Vulnerabilities in NTLM recently discovered by security provider Preempt could allow attackers to remotely execute malicious code on any Windows machine or authenticate to any web server that supports Windows Integrated Authentication.
Microsoft’s NTLM (NT LAN Manager) is an older and now outdated security protocol that authenticates user credentials in a Windows domain. Though Microsoft has long since replaced NTLM with Kerberos as the default authentication method for Active Directory, the company still supports the older protocol, while recommending that customers adopt Kerberos instead.
As we all know, even though a technology or protocol is old, outdated, or no longer recommended, that doesn’t mean organizations no longer use it. The problem is that NTLM is continually plagued by security holes. In a report released on Tuesday, security provider Preempt describes the latest flaws and offers advice on how to protect your network against them.
In its report, Preempt said that it recently uncovered two critical Microsoft vulnerabilities based on three logical flaws in NTLM. These vulnerabilities could allow attackers to remotely execute malicious code on any Windows machine or authenticate to any web server that supports Windows Integrated Authentication (WIA), such as Exchange or ADFS. Preempt’s research indicates that all versions of Windows are susceptible to these flaws.
One major pitfall in NTLM is that it’s open to relay attacks, the report noted, a process that lets attackers capture an authentication on one server and then relay it to another server, opening the door for them to control the remote server using those same credentials.
Microsoft has developed several fixes to prevent NTLM relay attacks, but attackers can find ways to bypass them via the following three logical flaws:
- The Message Integrity Code (MIC) field tries to prevent attackers from tampering with NTLM messages. However, Preempt researchers discovered that attackers can remove the MIC protection and change certain fields used by the NTLM authentication.
- SMB Session Signing prevents attackers from relaying NTLM authentication messages as a way to establish SMB and DCE/RPC sessions. But Preempt found that attackers can relay NTLM authentication requests to any server in a domain, including domain controllers, and create a signed session to execute code on a remote machine.
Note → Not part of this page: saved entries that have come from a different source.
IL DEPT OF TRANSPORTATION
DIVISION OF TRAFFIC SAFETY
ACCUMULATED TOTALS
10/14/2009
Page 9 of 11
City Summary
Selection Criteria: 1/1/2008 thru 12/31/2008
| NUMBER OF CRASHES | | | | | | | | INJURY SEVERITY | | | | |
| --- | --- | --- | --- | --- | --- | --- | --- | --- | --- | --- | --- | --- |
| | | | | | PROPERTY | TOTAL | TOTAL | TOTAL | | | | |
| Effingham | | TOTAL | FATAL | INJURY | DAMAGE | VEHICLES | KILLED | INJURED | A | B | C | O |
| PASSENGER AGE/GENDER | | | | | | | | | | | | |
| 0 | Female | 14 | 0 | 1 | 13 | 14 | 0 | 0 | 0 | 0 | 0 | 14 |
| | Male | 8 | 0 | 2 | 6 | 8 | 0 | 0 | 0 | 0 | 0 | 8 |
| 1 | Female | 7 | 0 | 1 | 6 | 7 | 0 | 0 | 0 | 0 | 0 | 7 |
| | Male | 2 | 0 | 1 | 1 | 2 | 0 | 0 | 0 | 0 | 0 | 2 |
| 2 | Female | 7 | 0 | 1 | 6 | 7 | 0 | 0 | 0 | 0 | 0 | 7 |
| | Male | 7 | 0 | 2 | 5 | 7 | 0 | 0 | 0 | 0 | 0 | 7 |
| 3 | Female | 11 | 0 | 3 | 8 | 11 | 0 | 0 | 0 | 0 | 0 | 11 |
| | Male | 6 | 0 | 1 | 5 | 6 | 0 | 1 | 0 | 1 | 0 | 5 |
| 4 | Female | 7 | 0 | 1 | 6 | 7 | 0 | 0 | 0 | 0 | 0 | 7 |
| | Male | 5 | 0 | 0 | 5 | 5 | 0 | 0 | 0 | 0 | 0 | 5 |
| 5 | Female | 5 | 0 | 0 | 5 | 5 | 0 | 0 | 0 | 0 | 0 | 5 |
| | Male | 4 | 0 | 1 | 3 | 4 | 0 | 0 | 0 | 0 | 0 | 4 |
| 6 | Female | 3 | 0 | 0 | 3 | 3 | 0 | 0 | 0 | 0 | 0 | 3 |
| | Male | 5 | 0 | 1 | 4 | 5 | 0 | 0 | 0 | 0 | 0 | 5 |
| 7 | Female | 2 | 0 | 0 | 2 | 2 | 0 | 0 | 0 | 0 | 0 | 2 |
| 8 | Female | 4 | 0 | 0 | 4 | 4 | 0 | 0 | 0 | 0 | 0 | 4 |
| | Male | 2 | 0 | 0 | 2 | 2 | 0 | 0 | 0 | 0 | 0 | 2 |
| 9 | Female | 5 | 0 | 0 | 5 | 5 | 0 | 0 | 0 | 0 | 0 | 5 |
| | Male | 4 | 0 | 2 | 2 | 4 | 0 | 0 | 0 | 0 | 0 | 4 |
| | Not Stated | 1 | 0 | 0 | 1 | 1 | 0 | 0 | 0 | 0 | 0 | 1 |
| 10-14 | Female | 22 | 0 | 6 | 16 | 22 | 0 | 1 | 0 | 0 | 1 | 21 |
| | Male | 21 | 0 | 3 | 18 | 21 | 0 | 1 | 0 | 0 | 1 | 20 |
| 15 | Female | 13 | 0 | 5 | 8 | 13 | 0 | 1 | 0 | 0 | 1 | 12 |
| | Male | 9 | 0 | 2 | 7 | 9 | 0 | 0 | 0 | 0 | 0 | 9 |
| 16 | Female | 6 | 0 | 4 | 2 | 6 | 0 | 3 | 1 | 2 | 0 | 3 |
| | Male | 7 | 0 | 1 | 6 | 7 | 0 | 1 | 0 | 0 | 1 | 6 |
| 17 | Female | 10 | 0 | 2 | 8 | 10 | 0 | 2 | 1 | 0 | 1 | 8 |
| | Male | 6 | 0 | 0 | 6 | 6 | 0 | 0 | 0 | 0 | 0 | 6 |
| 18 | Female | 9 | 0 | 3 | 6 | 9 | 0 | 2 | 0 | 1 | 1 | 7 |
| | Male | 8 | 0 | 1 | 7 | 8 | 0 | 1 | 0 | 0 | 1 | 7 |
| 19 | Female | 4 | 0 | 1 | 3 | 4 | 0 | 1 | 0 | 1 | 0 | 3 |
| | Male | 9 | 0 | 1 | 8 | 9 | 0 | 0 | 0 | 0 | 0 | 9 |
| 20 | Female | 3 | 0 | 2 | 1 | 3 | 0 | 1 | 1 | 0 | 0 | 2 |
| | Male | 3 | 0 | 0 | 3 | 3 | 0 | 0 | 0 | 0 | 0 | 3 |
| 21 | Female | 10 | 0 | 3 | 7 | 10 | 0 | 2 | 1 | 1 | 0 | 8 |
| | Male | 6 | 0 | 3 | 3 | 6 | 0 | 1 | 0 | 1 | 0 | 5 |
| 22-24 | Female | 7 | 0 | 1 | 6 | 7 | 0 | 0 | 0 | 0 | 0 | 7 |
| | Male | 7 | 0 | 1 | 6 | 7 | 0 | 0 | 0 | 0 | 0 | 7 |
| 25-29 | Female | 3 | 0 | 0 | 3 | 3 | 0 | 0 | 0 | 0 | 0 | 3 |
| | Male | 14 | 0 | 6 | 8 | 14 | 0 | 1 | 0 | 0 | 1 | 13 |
If the relayed authentication contains the credentials for a privileged user, the entire domain could be at risk.
- Enhanced Protection for Authentication (EPA) prevents attackers from relaying NTLM messages to TLS sessions. But Preempt discovered that attackers could modify NTLM messages to generate legitimate channel binding information. Such attackers could then connect to web servers in the domain by using a user’s credentials, thus allowing them to read the user’s emails by relaying to an Outlook Web Access server or connecting to cloud resources by relaying to an (ADFS) Active Directory Federation Services server.
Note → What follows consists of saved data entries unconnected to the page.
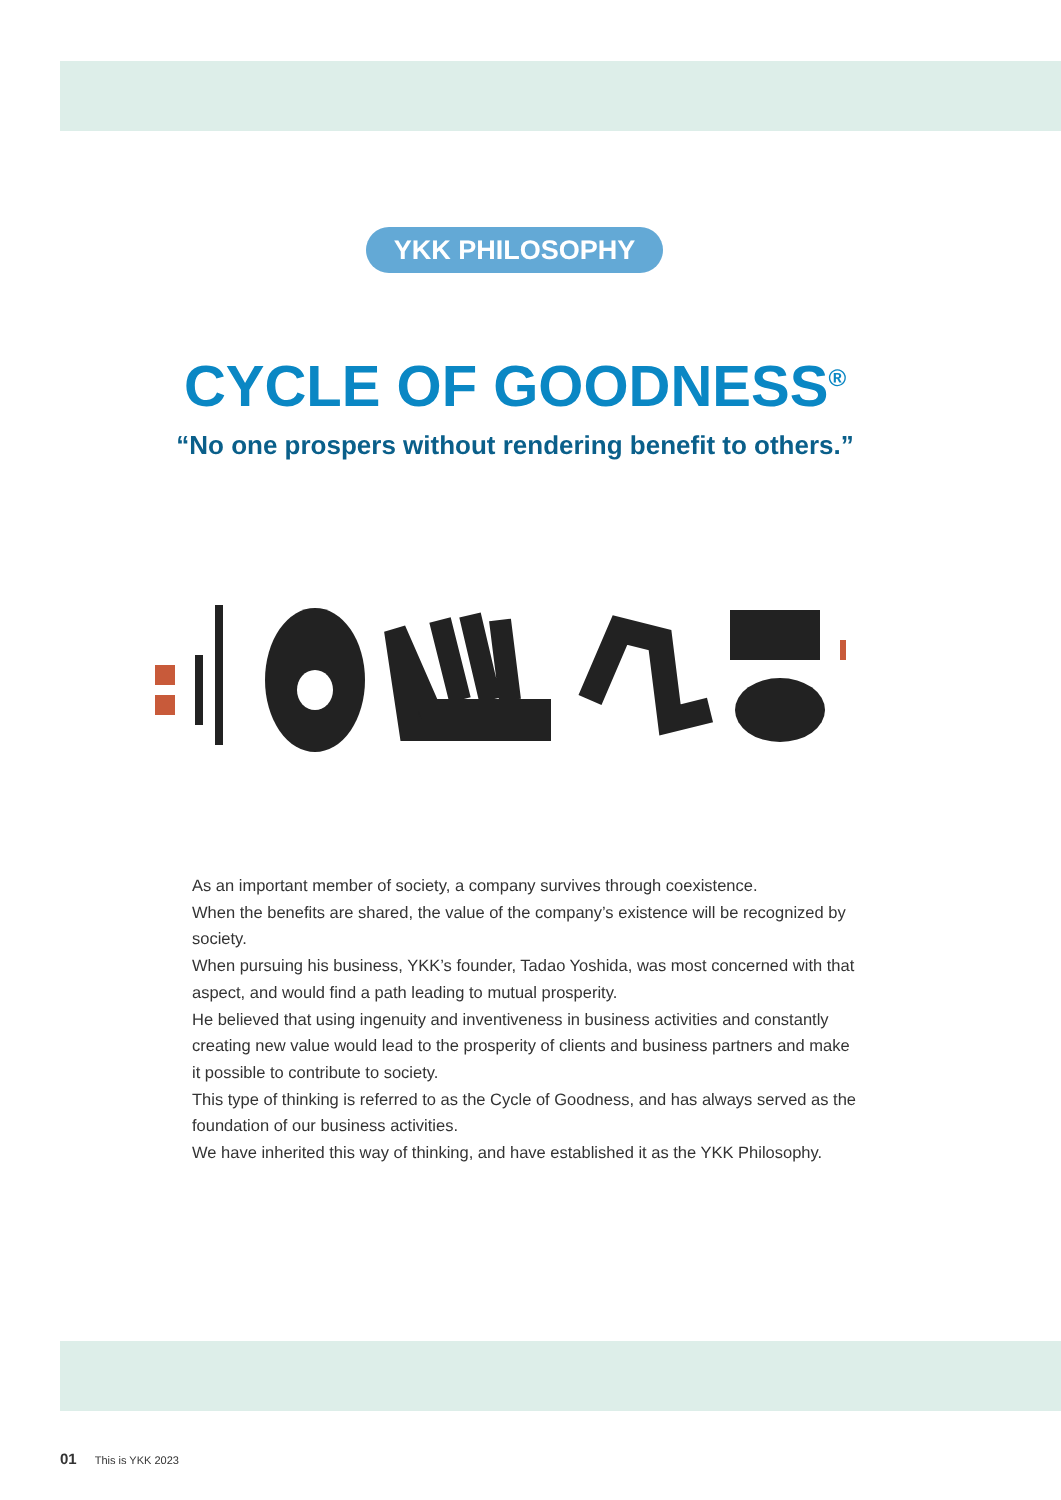YKK PHILOSOPHY
CYCLE OF GOODNESS<sup>®</sup>
“No one prospers without rendering benefit to others.”
As an important member of society, a company survives through coexistence.
When the benefits are shared, the value of the company’s existence will be recognized by society.
When pursuing his business, YKK’s founder, Tadao Yoshida, was most concerned with that aspect, and would find a path leading to mutual prosperity.
He believed that using ingenuity and inventiveness in business activities and constantly creating new value would lead to the prosperity of clients and business partners and make it possible to contribute to society.
This type of thinking is referred to as the Cycle of Goodness, and has always served as the foundation of our business activities.
We have inherited this way of thinking, and have established it as the YKK Philosophy.
01 This is YKK 2023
On Tuesday, Microsoft will be issuing two patches to try to shore up these latest security holes in NTLM. Beyond urging organizations to patch vulnerable systems with these new updates, Preempt offers other pieces of advice.
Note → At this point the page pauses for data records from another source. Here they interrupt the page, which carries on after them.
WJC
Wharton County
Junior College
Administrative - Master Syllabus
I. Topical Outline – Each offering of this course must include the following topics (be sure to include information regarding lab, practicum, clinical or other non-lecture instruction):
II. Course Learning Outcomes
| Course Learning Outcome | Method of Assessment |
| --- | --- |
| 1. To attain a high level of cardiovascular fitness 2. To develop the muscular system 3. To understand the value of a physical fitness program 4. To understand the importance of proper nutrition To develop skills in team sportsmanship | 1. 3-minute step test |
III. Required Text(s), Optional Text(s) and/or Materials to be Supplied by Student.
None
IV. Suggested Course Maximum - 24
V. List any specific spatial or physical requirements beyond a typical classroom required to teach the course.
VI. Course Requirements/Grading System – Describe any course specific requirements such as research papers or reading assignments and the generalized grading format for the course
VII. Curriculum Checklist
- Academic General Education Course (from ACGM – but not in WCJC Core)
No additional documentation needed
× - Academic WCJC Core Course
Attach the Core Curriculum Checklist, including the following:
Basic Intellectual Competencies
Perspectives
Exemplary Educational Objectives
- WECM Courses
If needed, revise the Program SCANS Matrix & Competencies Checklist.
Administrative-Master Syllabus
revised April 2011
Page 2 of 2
Make sure that all workstations and servers are properly patched with Microsoft’s latest updates. Look for Microsoft’s CVE-2019-1040 and CVE-2019-1019 on Patch Tuesday, June 11. But patching by itself isn’t enough, according to Preempt, which also recommends several configuration tweaks.
- Enforce SMB Signing. To prevent attackers from launching simpler NTLM relay attacks, turn on SMB Signing on all networked machines.
- Block NTLMv1. Since NTLMv1 is considered unsecure, Preempt advises organizations to block it completely through the appropriate group policy setting.
- Enforce LDAP/S Signing. To prevent NTLM relay in LDAP, enforce LDAP signing and LDAPS channel binding on domain controllers.
- Enforce EPA. To prevent NTLM relay on web servers, harden all web servers (OWA, ADFS) to accept only requests with EPA.
“Even though NTLM Relay is an old technique, enterprises cannot completely eliminate the use of the protocol as it will break many applications. Hence it still poses a significant risk to enterprises, especially with new vulnerabilities discovered constantly,” Roman Blachman, Preempt’s CTO and co-founder, said in a press release. “Companies need to first and foremost ensure all of their Windows systems are patched and securely configured. In addition, organizations can further protect their environments by gaining network NTLM visibility.”